There are a couple key moments in the life of the writer that affected him deeply throughout his life. He was born in New York in 1919 believing that he was Jewish.
However, later in life, he found out that this was not so, as his mother was a Christian Catholic.
This revelation deeply affected his sense of identity and belonging. However, there are more formative moments in his biography that helped shape his wish for complete anonymity and his eccentricity.
In 1941 he embarked on a romantic relationship with Oona O`Neil, which he believed was the love of his life.
However, their relationship ended when he was summoned to join the army in 1942. Oona O`Neil proceeded to marry Charlie Chaplin.
Salinger found out about their wedding reading the newspaper which was a devastating personal blow.
This, however, did not compare to his experiences while serving in World War II.
He fought at D-Day and in Europe where he eventually met Ernest Hemingway in Paris who influenced him deeply in relation to his writing.
When the war ended he was sent to Germany to interrogate the defeated Nazis.
While there he met his second big love Sylvie, whom he married only to divorce after 8 months. It turned out she was a former Nazi official, another devastating blow. As Daily Mail reports Salinger claimed that she was “an evil woman that bewitched me”.
He still found the energy and will to publish his seminal book in 1951, against all odds. The book was first rejected by The New Yorker, and subsequently by Harcourt Brace.
However, once it finally got published The Catcher in the Rye became a bestseller. It had the classic antihero as its focus and grappled with questions of teenage angst, appealing to both younger and older readers.
It is unfortunate, however, that this book is connected to a couple tragic murder cases, the most famous one being the murder of John Lennon.
Mark David Chapman, the man who assassinated Lennon claimed to have been inspired by the book and its main character Holden Caulfield.
With the fame that the book brought came also the wish to seclude himself and guard his privacy that was often breached in the period following its publication.
Only two years after publication of the book he moved to Cornish, New Hampshire and spent the rest of his life in isolation.
His daughter Margaret wrote a book about her father and growing up in seclusion with her brother Mathew and mother Claire, who eventually left him for good.
The book is called Dream Catcher and was published in 2000. Margaret shares some intimate details of their life without contact from the outside world and the peculiar character of her father.
As she recalls he was obsessed with health and would drink his own urine as he believed in the benefits of it.

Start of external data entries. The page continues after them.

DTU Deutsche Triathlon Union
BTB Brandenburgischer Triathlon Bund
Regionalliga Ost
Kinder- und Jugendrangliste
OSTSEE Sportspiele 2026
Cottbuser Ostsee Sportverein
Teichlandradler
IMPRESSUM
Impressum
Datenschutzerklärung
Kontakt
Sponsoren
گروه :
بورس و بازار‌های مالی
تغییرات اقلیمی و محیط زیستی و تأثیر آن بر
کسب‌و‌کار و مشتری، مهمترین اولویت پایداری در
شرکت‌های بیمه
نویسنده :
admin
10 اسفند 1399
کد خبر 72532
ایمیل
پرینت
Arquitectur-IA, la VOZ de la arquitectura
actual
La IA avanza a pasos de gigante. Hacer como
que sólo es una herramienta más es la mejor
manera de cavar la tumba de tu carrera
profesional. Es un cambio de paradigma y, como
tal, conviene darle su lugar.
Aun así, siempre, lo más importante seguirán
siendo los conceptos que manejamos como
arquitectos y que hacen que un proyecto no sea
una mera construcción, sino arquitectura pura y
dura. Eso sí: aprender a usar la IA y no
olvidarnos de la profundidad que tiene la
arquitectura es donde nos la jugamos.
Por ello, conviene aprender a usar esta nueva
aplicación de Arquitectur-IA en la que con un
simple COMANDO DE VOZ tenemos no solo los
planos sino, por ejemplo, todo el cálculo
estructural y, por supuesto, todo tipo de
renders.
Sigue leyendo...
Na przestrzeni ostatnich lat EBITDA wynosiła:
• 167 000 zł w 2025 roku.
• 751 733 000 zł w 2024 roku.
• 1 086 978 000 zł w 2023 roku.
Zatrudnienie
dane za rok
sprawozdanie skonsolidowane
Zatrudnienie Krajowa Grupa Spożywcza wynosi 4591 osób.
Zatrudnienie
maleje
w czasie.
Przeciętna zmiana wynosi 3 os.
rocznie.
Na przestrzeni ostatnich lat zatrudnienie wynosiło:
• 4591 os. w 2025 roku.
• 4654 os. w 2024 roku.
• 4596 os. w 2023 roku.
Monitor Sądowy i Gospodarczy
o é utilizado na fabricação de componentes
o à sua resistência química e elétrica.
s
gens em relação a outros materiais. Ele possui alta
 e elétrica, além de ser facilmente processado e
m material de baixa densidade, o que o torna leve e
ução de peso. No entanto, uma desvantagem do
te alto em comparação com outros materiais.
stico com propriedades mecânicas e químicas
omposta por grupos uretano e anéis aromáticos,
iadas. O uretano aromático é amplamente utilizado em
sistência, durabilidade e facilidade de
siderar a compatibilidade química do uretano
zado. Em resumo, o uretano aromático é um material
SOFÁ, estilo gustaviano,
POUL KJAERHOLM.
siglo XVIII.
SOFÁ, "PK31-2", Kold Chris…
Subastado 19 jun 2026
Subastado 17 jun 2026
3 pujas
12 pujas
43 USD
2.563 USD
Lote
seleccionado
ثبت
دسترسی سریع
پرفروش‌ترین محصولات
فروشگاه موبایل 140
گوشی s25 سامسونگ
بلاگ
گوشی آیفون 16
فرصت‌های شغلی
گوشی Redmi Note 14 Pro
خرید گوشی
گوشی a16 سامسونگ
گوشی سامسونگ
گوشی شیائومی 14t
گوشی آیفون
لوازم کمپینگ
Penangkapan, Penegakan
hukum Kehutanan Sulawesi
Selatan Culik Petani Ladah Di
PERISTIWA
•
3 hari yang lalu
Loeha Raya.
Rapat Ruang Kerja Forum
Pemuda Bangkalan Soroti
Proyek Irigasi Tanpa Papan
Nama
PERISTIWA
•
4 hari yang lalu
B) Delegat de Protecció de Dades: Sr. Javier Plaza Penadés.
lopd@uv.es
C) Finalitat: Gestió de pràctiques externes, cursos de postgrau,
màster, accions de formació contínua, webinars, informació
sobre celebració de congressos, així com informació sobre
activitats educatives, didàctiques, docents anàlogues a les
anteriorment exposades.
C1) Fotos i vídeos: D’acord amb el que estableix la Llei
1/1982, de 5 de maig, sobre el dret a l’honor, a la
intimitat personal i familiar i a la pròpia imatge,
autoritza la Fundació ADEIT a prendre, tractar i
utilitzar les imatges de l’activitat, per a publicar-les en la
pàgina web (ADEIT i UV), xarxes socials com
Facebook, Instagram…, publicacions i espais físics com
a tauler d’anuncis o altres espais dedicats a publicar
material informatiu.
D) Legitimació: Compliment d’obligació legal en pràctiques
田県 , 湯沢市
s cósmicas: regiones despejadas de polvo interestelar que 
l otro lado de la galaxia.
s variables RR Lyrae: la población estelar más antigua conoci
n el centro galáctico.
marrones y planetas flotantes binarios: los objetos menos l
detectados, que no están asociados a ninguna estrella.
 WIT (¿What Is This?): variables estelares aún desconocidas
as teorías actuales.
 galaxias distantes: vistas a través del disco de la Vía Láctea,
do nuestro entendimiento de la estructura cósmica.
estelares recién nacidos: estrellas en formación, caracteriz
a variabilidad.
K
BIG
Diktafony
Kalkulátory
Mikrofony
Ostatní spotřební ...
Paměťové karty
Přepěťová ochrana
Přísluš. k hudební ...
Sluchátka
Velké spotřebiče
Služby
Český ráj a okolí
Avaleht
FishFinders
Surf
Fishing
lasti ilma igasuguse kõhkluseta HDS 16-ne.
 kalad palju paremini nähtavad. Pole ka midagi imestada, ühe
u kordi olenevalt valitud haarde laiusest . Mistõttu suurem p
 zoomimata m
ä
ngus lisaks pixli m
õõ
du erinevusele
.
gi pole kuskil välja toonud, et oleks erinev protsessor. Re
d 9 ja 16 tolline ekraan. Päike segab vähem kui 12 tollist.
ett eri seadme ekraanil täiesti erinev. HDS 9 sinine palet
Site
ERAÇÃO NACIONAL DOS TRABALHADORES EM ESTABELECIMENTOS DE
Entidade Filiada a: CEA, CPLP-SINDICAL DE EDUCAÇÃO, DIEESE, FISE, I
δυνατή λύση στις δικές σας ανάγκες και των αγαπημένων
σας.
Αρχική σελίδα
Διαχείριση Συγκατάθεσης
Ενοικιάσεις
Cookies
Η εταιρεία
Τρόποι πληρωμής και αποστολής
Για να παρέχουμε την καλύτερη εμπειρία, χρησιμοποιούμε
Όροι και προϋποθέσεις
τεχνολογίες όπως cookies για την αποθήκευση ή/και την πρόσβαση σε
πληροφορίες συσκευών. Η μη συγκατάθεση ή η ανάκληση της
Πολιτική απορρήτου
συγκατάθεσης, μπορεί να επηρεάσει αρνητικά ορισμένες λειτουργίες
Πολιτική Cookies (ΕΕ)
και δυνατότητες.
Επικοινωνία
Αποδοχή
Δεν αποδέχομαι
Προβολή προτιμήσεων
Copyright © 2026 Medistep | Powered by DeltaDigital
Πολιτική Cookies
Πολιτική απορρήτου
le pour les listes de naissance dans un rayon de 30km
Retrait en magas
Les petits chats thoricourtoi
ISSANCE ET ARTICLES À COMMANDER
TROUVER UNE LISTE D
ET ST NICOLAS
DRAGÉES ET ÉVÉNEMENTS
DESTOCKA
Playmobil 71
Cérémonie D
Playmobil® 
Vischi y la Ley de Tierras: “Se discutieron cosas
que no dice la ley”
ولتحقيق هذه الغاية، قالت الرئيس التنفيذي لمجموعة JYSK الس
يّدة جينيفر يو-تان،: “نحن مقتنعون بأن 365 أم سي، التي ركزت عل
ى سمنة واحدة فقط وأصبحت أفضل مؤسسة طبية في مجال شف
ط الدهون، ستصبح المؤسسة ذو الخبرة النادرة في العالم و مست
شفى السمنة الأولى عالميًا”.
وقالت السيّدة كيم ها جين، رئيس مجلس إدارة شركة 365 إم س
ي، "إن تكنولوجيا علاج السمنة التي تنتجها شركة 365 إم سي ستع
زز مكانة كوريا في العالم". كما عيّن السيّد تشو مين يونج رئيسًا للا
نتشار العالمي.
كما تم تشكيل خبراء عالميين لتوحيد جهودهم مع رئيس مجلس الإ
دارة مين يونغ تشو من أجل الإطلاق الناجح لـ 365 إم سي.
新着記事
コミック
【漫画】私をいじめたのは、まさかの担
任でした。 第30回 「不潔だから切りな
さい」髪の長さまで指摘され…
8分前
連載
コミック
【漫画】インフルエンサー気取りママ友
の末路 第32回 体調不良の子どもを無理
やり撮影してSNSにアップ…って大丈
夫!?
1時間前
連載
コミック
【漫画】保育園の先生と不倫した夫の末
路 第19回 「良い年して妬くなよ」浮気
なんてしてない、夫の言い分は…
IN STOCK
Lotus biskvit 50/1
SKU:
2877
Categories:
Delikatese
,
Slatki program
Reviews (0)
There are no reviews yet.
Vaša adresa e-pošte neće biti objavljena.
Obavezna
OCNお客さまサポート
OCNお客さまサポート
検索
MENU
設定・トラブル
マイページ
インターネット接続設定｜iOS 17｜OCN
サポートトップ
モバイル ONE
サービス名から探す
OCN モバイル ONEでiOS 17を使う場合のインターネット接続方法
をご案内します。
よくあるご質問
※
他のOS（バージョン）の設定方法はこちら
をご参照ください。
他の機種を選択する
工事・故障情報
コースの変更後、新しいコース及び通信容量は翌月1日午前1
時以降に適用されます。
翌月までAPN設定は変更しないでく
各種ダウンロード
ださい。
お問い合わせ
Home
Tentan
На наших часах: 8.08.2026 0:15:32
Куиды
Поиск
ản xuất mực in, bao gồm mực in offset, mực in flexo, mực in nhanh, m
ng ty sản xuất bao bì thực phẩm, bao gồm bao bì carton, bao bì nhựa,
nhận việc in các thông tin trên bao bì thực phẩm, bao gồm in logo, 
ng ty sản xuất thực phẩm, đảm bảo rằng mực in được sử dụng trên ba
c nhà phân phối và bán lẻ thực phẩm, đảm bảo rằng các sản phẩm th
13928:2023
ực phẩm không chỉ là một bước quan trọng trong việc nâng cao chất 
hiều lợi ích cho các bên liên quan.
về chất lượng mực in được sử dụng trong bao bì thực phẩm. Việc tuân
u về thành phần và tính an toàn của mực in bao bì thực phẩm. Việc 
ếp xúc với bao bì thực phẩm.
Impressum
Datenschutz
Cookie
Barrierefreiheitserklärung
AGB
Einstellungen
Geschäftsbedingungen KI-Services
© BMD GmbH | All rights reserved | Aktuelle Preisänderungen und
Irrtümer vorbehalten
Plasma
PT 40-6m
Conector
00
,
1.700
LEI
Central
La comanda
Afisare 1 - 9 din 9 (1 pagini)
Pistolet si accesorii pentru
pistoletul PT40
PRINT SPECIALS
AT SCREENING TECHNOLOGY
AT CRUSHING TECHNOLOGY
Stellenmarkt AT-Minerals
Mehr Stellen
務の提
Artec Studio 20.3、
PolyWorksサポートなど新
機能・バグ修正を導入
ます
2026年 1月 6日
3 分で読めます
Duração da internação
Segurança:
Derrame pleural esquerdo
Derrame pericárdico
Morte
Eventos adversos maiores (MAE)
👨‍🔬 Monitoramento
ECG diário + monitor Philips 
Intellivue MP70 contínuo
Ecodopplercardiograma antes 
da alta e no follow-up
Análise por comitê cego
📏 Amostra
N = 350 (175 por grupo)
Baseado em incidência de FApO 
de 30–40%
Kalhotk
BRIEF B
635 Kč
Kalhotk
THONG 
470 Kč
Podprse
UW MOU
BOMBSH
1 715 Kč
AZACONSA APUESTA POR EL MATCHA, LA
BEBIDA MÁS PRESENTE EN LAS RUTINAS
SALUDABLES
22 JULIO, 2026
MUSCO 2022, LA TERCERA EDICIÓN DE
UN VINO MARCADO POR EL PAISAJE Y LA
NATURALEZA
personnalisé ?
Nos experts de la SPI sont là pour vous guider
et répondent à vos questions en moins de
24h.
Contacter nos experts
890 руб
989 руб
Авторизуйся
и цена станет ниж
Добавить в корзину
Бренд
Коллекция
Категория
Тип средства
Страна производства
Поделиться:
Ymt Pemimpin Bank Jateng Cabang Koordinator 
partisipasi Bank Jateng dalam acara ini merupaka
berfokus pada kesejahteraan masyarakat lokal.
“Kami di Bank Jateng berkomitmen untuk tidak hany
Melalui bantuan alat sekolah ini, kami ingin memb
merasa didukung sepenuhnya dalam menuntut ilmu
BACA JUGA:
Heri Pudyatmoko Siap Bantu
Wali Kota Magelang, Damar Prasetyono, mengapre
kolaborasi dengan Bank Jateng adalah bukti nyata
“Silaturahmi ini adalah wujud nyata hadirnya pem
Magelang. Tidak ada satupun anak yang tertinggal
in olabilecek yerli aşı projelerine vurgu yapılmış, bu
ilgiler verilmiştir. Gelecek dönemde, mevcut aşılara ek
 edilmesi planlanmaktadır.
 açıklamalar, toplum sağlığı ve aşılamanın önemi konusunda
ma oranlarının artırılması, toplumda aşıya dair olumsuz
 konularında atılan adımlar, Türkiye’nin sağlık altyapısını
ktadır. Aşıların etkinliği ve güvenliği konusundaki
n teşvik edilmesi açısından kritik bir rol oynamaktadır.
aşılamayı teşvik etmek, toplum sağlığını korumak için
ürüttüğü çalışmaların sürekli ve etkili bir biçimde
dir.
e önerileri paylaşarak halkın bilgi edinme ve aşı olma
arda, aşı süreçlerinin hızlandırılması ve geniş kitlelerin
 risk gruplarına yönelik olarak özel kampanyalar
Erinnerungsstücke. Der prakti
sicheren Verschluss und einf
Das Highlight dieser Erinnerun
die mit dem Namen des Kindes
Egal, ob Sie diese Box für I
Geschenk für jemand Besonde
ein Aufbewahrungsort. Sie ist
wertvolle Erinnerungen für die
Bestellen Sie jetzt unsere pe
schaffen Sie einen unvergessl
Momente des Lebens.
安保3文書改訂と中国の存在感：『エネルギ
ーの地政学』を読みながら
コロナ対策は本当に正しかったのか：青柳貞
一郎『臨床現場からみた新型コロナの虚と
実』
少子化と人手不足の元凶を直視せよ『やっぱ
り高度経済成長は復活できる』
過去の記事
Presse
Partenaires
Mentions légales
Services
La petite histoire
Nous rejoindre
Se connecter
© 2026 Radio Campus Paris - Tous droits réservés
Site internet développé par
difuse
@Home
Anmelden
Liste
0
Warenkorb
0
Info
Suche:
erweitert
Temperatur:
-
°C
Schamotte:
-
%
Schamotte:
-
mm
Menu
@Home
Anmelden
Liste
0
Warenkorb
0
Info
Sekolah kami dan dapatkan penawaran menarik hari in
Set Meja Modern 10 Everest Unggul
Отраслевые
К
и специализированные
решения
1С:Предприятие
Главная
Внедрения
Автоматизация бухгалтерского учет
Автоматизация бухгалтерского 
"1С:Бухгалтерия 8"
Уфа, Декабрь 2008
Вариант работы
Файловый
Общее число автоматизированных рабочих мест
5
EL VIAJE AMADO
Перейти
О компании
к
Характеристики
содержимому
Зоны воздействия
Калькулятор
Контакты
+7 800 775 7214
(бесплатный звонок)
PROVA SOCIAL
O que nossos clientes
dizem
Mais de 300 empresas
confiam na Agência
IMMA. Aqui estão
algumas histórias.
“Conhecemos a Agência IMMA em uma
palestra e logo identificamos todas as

Additionally, he took the health of his children into his own hands and treated them with homeopathy and acupuncture using wooden pegs instead of needles.
He practiced Zen Buddhism and studied other religions such as Hinduism and Scientology and worked nonstop on his writing.
Throughout his life, he had a couple affairs with women significantly younger than himself, all ending in breakups. According to the Daily Mail it was “not so much a Lolita syndrome as an urge to discover innocence and then mold it into the shape he wished.”
Shane Salerno, known for blockbusters such as Alien vs Predator: Requiem and Armageddon, spent around 10 years researching the fascinating figure of Salinger to film a documentary simply called Salinger.
There is much discussion about this movie and critique comes from different places, mostly referring to Salinger`s lifelong mission to keep himself in the shadows unexposed.
As reported by The Guardian as an answer to a claim that Salerno interviewed around 200 people who knew the writer personally his son Mathew said: “There were barely enough people to form a circle in the last 30 or 40 years”. Apparently, none of them participated in the making of this movie.